Ikken hatte KeYNamM-baba noch nie so schnell rennen sehen wie jetzt. Langsam kletterte er ihm nach und als er sah, wie die vier sich umarmten, wie Verrückte herumtanzten, sich gegenseitig auf die Schultern klopften, sich auf die Wangen küssten, wurde er ein wenig neidisch. Schließlich hatte er die Drei entdeckt, ohne dass er sie jemals zuvor gesehen hatte. Ikken war aber rasch versöhnt, als sich der große Schwarze zu ihm beugte, ihn anstrahlte und hochhob, „Du bist der Mutige, der den Amestan gerettet hat! Du musst es sein! Du und dein kleiner Bruder sind berühmt, ihr werdet sogar von den Wachen im Lager bewundert."
Trotz der Lanzenwunde, die Amaynu im Oberschenkel hatte, beschlossen sie nicht der langen Schlange der Flüchtenden ins Tal zu folgen, sondern nahmen den beschwerlicheren Weg über den Bergkamm nach Norden. Um die Mittagszeit rasteten sie an einer Quelle am Rande eines Zedernwaldes und stiegen erst gegen Abend in ein Tal ab, das nach Osten führte. Als sie am Abend das erste Dorf sahen, ein von einem Mauerring umgebenes Wehrdorf auf einem kahlen Hügel über dem Tal, versteckten sich Amaynu, Ochuko, Idir am Bach zwischen Sträuchern, während KeYNamM und Ikken den steilen Pfad zum Ksar hochstiegen.

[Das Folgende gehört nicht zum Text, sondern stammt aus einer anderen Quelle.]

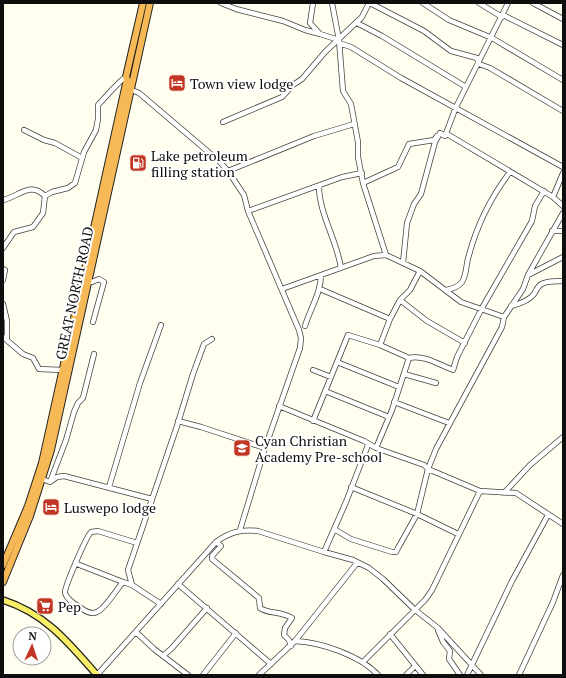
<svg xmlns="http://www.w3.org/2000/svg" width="566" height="678" font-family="'PT Serif',serif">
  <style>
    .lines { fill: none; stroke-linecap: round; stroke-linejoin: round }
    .minor-casing { stroke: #414141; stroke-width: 6 }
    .major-casing { stroke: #1f1f1f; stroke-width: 8 }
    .highway-casing { stroke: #1f1f1f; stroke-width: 8 }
    .minor { stroke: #fff; stroke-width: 4.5 }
    .major { stroke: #faee64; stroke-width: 5.5 }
    .highway { stroke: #f6b956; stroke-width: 6 }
    .labels { text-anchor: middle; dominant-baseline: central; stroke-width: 4; stroke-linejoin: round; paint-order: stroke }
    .poi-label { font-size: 14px; fill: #0e0e0e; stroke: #fff; text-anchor: start }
    .street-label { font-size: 14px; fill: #0e0e0e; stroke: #fff }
  </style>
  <rect width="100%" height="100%" fill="#fffeef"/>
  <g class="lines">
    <defs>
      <path id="minor" d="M221,3L236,9L283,21L305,30L320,34
        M313,3L310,23L320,34L339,40
        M332,3L339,40L343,91L351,104L358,142V157L363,183L386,255
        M370,3L424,31L451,51L477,58L479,64L490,68L563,111
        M423,3L449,20L492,38L563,80
        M479,3L502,17
        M533,3L563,19
        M503,15L563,45
        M357,23L382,36L466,87
        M339,43L351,47L401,78L563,167
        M129,89L139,93L219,161L228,171L244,195L248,211L299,330L301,338L300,348L265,448L240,530
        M223,122L282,97L293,85L302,79L325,52L362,17L369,3
        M24,130L44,140L55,143L82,158
        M445,136L456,107L508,3
        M228,171L314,136L354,124
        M363,183L398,167L409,144L434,140L437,136
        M319,186C319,214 337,240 341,268
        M553,197L563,173
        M3,200C20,196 30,181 45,196
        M248,211L342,177L362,173
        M552,231H563
        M3,248L14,232L33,227L43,213L45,196L52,192L68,188L75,183L84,152L96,130L98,119V105C102,101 122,78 126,77
        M403,263L407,223L414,204L421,194L435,142L440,133L445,136L447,134L553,197L563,206
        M3,269L5,270L3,280
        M530,274L563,257
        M89,281L92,282L99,279L104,282L93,322
        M282,289L374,256L386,255L420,271L461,302L504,317
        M320,289L390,319
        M446,290C452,289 458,287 462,282C467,274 466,263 469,255C477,225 491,197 510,172
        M400,300L427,321L465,343
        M3,304L7,321V340
        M511,306C519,304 529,301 534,294C537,290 537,285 544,283C549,281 557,281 563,281
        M305,326C310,309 321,293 321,275
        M3,337L23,354L33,358L39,369L62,370
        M380,345L390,319L400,300L410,290L420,271
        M337,362L399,387
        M313,370L331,377
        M404,374L436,383
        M325,391L389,417
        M394,402L449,423
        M279,406L364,441L376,448L424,465L428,469L480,491L516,493L563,524
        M178,421L201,427L265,448
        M313,421L348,335L380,345L409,358C423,354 440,365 453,370L457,357L482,308L532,221L535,206L544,191
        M376,448L392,410L409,358
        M42,479L50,482L57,477L64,476L152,499
        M50,482L66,440L74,412L78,403L83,398L94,354
        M109,487L140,383L161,325
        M351,487L417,514L458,534
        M504,493L530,465L563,437
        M334,529L351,539L392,552H396L398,548L417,514L428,469L436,449L502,327L504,317L523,289L528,275L563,213
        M216,542L221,546L212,556V559L259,598L260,608C268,614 281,611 292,618L285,628L284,635L289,640L291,646
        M324,552L346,502L368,445
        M77,564L123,582
        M178,584L271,664
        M132,585L123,582C117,589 105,609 97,612C91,615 85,611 81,608C75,604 67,600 65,593C64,588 86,537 91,532L98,531L137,543
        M161,604L132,585L128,570L177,426L193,374L204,344L212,339
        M438,630L443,642L450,651L449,659L460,675
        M136,632L154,649L188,675
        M390,634L423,675
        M295,641L357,563
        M163,656L172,648L207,608
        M363,662L425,600L432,590L480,491
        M97,675L216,542C230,532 241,529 258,531L324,552L353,560L369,568L383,579L414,609L438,628L481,675
        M203,675L236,633
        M259,675L295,641C321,642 361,656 378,675
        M406,675L415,666
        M467,675L512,581L548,515
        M519,675L553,602L563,575"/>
      <path id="major" d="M3,600C46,614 68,642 97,675"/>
      <path id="highway" d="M3,565L28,506L42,463L127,79L126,77L143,3
        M3,582L30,516L51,450L150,3"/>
    </defs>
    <use href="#minor" class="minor-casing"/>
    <use href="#major" class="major-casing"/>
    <use href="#highway" class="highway-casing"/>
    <use href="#minor" class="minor"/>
    <use href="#major" class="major"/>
    <use href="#highway" class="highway"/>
  </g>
  <defs>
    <symbol id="hotel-square" viewBox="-11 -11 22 22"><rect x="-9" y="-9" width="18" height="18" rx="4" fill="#c13523" stroke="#fff"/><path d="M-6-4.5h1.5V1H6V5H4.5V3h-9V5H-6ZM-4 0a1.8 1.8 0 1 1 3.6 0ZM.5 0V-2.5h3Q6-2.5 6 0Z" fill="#fff"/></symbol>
    <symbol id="fuel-square" viewBox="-11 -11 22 22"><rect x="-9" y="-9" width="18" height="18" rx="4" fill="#c13523" stroke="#fff"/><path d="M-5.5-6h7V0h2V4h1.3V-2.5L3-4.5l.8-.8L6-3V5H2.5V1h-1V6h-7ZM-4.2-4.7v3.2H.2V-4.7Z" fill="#fff"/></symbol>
    <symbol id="school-square" viewBox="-11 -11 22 22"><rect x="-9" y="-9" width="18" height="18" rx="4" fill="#c13523" stroke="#fff"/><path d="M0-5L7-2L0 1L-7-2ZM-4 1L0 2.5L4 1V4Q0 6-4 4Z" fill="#fff"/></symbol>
    <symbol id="supermarket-square" viewBox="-11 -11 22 22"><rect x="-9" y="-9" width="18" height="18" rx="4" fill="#c13523" stroke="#fff"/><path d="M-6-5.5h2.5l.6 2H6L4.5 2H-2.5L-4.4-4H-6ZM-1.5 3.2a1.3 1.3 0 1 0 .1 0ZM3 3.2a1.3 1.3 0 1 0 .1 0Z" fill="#fff"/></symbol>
  </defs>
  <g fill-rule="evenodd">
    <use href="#hotel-square" x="167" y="73" width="20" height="20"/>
    <use href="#fuel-square" x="128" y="153" width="20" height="20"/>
    <use href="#school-square" x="232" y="438" width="20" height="20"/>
    <use href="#hotel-square" x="41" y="497" width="20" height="20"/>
    <use href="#supermarket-square" x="35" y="596" width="20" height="20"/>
  </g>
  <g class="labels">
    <g class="poi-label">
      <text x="190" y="83">Town view lodge</text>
      <text x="151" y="155">Lake petroleum<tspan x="151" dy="16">filling station</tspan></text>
      <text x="255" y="440">Cyan Christian<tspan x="255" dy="16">Academy Pre-school</tspan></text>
      <text x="64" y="507">Luswepo lodge</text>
      <text x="58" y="606">Pep</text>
    </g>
    <g class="street-label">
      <text transform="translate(74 293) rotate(-78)">GREAT NORTH ROAD</text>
    </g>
  </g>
  <rect width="566" height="678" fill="none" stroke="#0e0e0e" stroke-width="8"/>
  <g transform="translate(32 646) rotate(3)"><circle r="19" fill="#ffffff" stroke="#9f9f9f"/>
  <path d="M0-3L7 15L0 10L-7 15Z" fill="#c13523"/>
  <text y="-6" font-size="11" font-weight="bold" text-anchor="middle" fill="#0e0e0e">N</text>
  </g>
</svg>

Als die beiden in der Dämmerung durch das Tor in den engen Innenhof der Wohnburg zwischen den hochaufragenden Häuser traten, scheuchte ein langgezogener Triller die Kinder, die gerade noch in der Dämmerung herumtobten, in die Häuser.
Der Innenhof war nun menschenleer, nur dürre Hunde umkreisten sie gefährlich knurrend. Ängstlich suchte Ikken die dunklen Fensteröffnungen und schmalen Eingänge in den graugelben Hauswänden nach Leben ab. Gerade als er KeYNamM an der Hand fasste, um ihm zum Tor der Wohnburg zu ziehen, öffnete sich eine Tür im größten der Häuser und eine gebeugte Gestalt bewegte sich langsam, die wenigen Stufen vom Hochparterre herab, in den Innenhof. In der aufkommenden Dunkelheit konnte weder KeYNamM noch Ikken erkennen, ob es sich bei der Gestalt in dem weiten Umhang um die eines Mannes oder einer Frau handelte.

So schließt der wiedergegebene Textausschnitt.